Татьяна рассмеялась. Волосы Георгия растрепались от сквозняка, он тоже смеялся и пел — его голос отлетал назад вместе с ветром, проносящиеся мимо автомобили на секунду-две перекрывали его своим шумом, потом он возникал опять:
— Музыканты играли
Невозможное танго,
И седой молдаванин
Нам вина подливал…
Помнишь, я наклонился
И шепнул тебе: «Танька!..» —
Вот и все, что в то утро
Я тебе…
Выстрела они не услышали.
Глава 22
За окном щебетала птица. Щебетала так беспечно, так знакомо, так живо, что Татьяне на мгновение показалось: ничего не случилось, все хорошо, ей десять лет, и сейчас зазвенит будильник, войдет мама и скажет: «Танюша, вставай, в школу опоздаешь!..»
Она почти улыбнулась сквозь пелену сна, боли, действия лекарств, и уже собиралась открыть глаза, когда мозг предательски вспомнил…
Татьяна стиснула зубы, чтобы не застонать, и разлепила склеившиеся влажные ресницы.
Помещение, в котором она находилась, было до отказа заполнено трубками, экранчиками, блеском стекла, никеля и хрома, перемешанным с бледной зеленоватой эмалью и белизной простыней.
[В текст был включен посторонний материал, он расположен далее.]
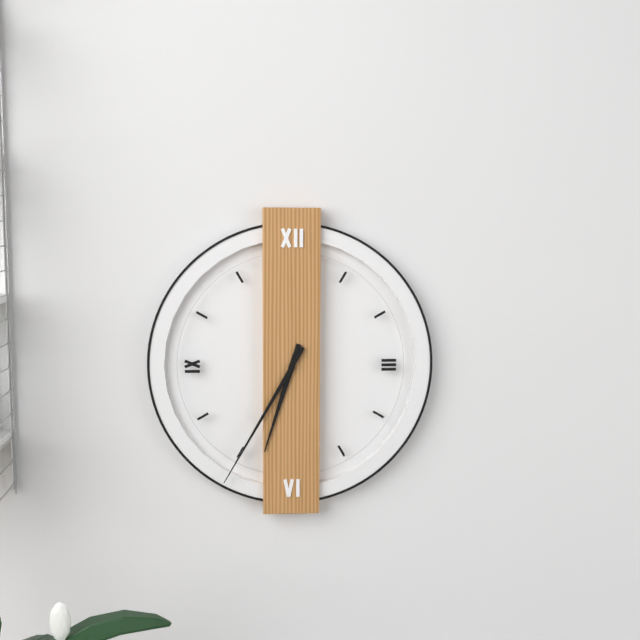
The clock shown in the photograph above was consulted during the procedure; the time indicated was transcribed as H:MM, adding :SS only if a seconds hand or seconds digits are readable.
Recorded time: 6:35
Кровать, слегка приподнятая в изголовье, позволяла видеть кусочек окна, небо за ним, тонкую ветку, чуть колеблемую ветром. Поворачивать голову Татьяна не могла — не позволял сковывающий шею и верхнюю часть спины гипсовый корсет, — но она могла повести глазами немного вбок, и тогда в поле ее зрения попадала тумбочка с телефоном и небольшой лампой, а также сидящий под лампой медвежонок, которого Татьяна купила накануне их отъезда… Накануне…
Лучше было не вспоминать. Она и не вспоминала. В лицо следователя, приходившего к ней… когда?.. день назад? два? неделю?.. неважно, — Татьяна смотрела бессмысленным взглядом, не отвечая ни на какие вопросы — даже об имени и фамилии. Ну, ее имя они быстро выяснили. Но Татьяна, когда к ней обращались по имени, ничем не показывала, что это имя ей знакомо.